Golden and American Cress, with us, often give a supply the whole winter through, when well established at the base of a wall. Lettuce, late Cauliflower, Broccolis, or any other vegetables liable to be destroyed by frost, should be taken under cover in time, in a cool dry earth-pit; they will keep good for weeks. Lettuce and Cauliflower (for next season's supply), growing in frame, etc, should be kept dry, and the surface soil free and healthy. We have seen successful market-growers have the soil for these and Salads in frames so free, that they could blow it with their breath - almost entirely withholding water till active growth commenced, then there was no stint in supplying it. Globe Artichokes should have the soil thrown up to the collars of the plants, sloping so that rains would be carried off. Dry litter is often used, but if not placed compact, and so as to throw off wet, it does more damage than full exposure to all weathers. Parsley under protection should have plenty of air, only using the covers when weather is severe. Grubs have kept down Parsley crops with us this season, but a few bundles of thinnings from friends will keep us well supplied. These thinnings were planted thickly in an earth-pit, and are now growing freely, and will be kept as a reserve.

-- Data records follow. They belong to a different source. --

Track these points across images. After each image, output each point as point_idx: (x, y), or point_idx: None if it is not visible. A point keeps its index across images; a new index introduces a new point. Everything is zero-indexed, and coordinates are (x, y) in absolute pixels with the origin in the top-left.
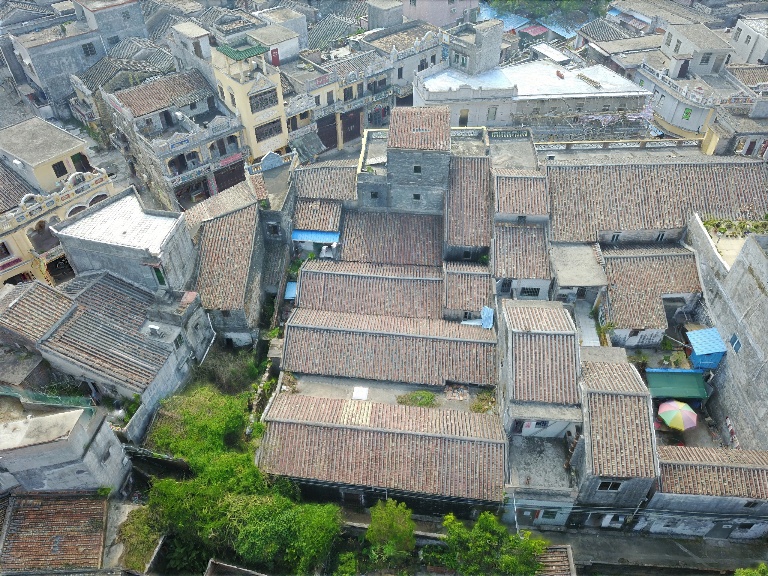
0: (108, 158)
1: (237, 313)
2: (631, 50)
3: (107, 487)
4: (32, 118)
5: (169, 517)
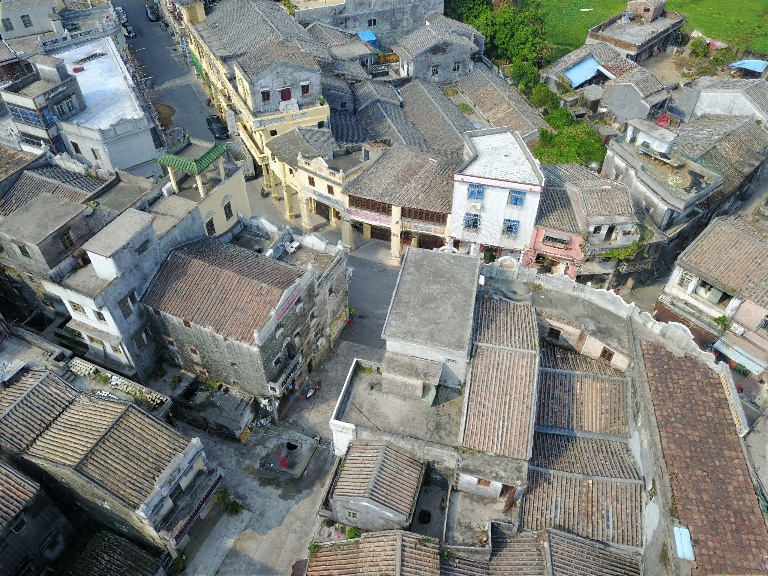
0: (247, 484)
1: None
2: (8, 49)
3: None
4: (389, 336)
5: None
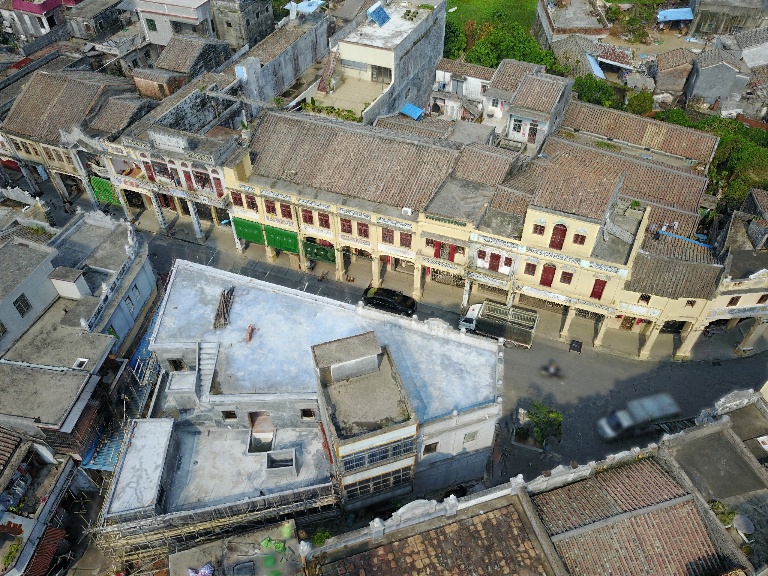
0: None
1: None
2: (47, 370)
3: None
4: None
5: None
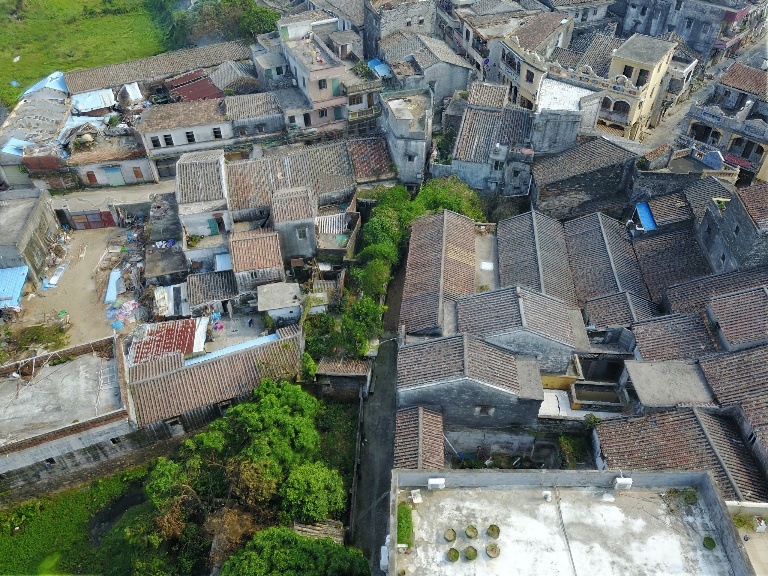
0: None
1: (536, 188)
2: None
3: (400, 172)
4: (673, 42)
5: (383, 195)
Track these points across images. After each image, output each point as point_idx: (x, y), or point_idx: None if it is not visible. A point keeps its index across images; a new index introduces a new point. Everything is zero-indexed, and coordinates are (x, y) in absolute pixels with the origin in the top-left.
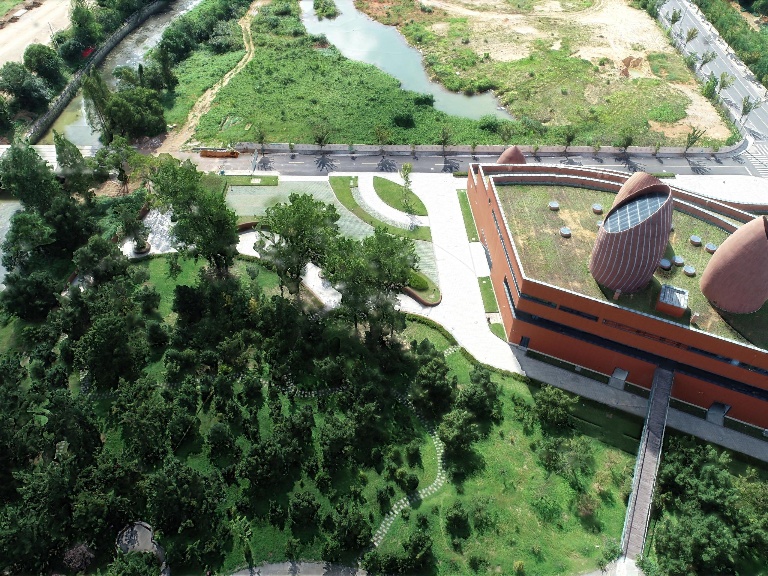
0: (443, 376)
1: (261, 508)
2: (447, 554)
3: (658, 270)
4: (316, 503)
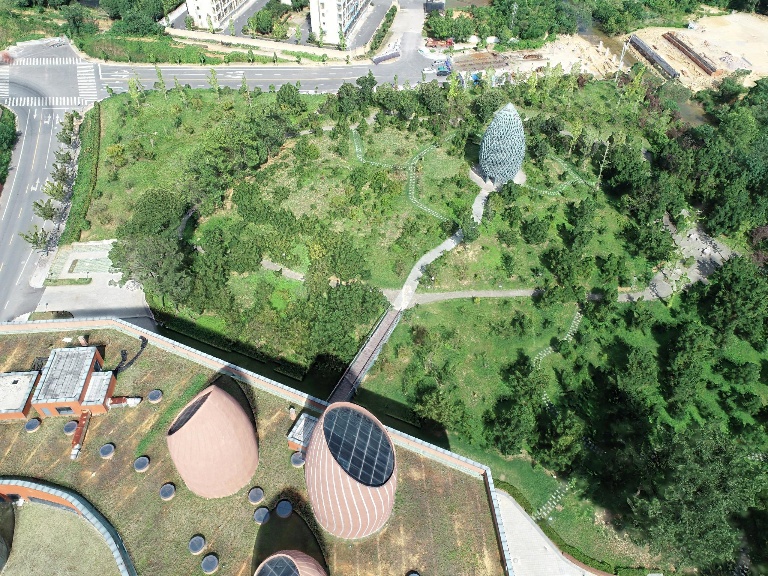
0: (554, 436)
1: (675, 333)
2: (527, 309)
3: (297, 500)
4: (635, 312)
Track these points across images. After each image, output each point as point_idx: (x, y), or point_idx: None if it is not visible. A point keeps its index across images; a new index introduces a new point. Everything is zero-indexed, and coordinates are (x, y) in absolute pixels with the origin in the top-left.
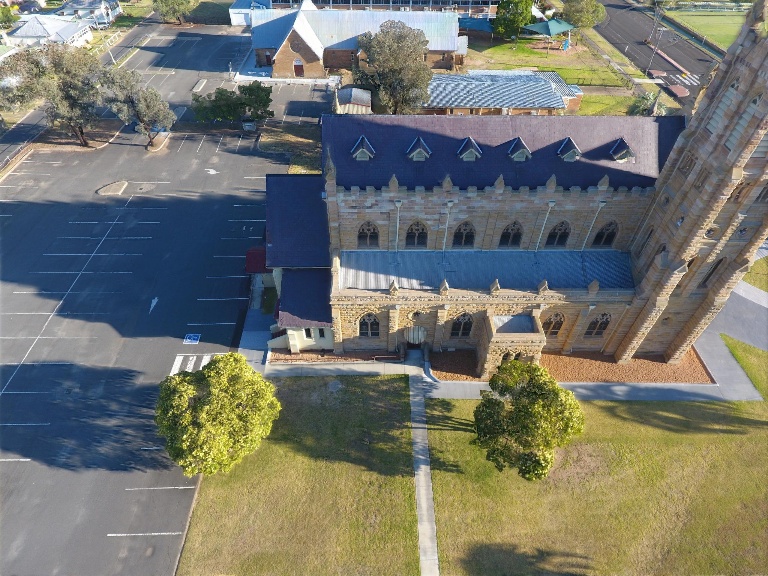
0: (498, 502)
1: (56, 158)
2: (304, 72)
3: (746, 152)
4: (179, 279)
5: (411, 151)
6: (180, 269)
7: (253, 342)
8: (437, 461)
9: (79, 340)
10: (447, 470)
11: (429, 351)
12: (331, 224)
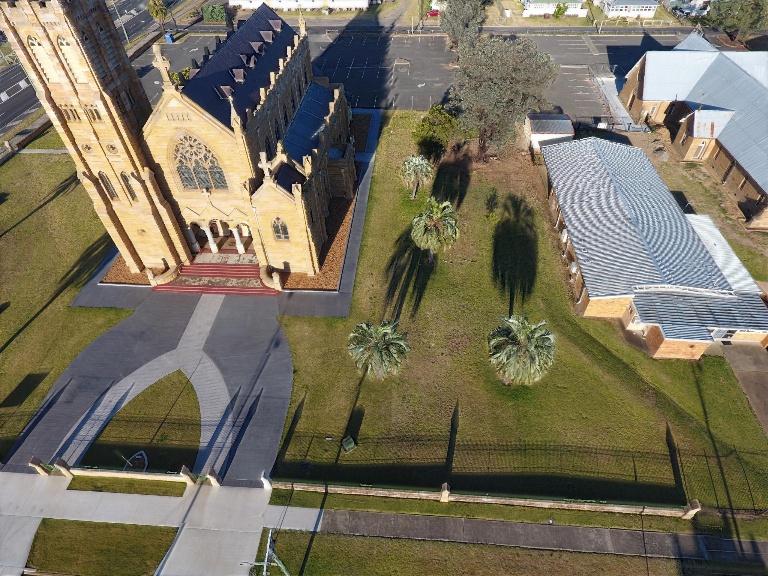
0: None
1: None
2: None
3: None
4: None
5: None
6: None
7: None
8: None
9: None
10: None
11: None
12: None
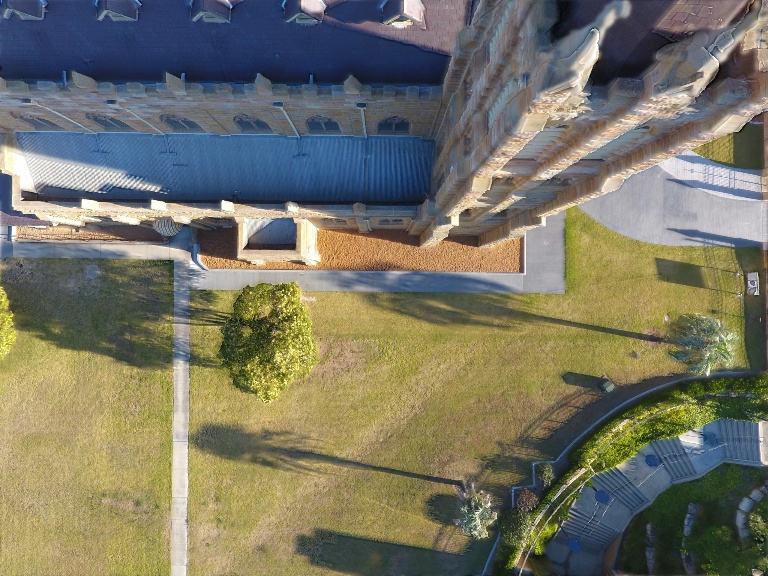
0: (250, 395)
1: None
2: None
3: (486, 170)
4: None
5: None
6: None
7: None
8: (197, 357)
9: None
10: (206, 366)
11: (200, 229)
12: None
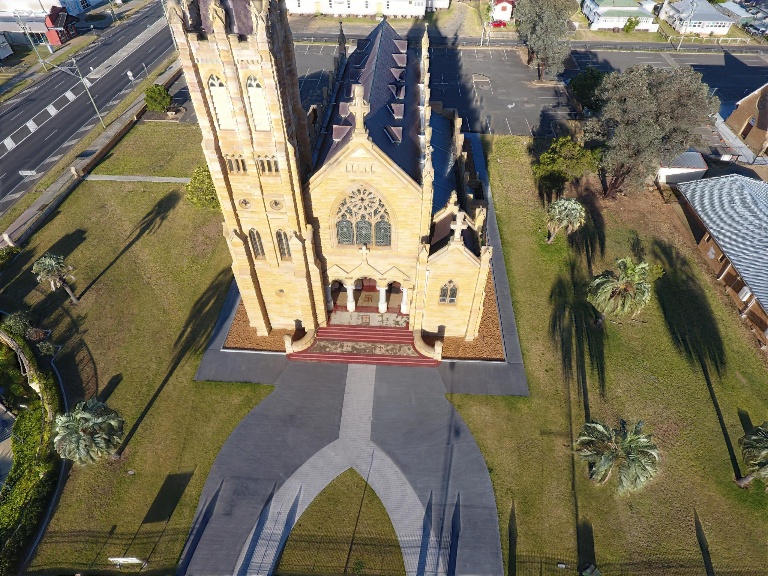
0: None
1: (511, 57)
2: (748, 134)
3: None
4: None
5: None
6: None
7: None
8: None
9: None
10: None
11: None
12: None
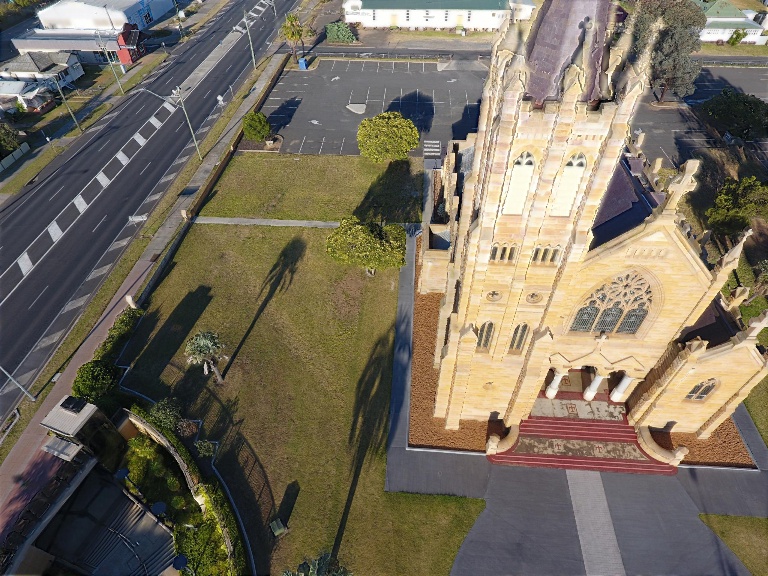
0: None
1: None
2: None
3: None
4: None
5: None
6: None
7: None
8: None
9: (449, 113)
10: None
11: None
12: None
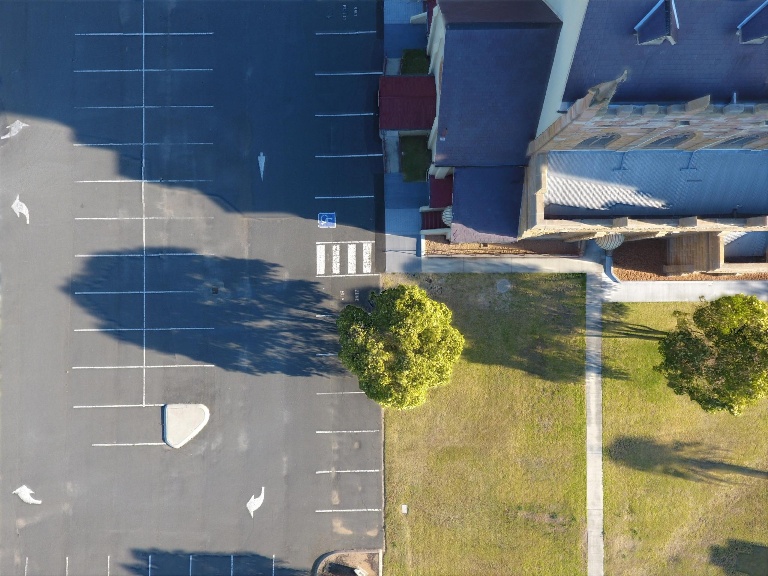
0: (661, 407)
1: None
2: None
3: None
4: (280, 120)
5: (751, 33)
6: (275, 100)
7: (401, 225)
8: (609, 370)
9: (194, 222)
10: (618, 378)
11: None
12: (556, 139)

Box edgings may be formed or repaired. The latter operation is very unsatisfactory. For the fresh box, let the edge be dug over, breaking the soil well, picking out any stones that might be in the way of the spade; thoroughly tread and beat down the soil to the proper level, and cut out a notch close along a mark made with the garden-line; and after the box is reduced and neatly trimmed, it should be placed in the cut made for it, placing the soil to the roots, while the plants are kept in their place with the back of the left hand, leaving the tops an inch or so above the soil; level in and tread the soil firmly, replace and level the gravel, and the operation is finished. Gravelling and turning walks may be done at any time in the winter months, making them firm by treading, levelling, and rolling. Salt stops the work of worms; care must be exercised afterwards for a time, till the salt dissolves, as if carried on to lawns with the feet, dark patches would soon be seen on the grass.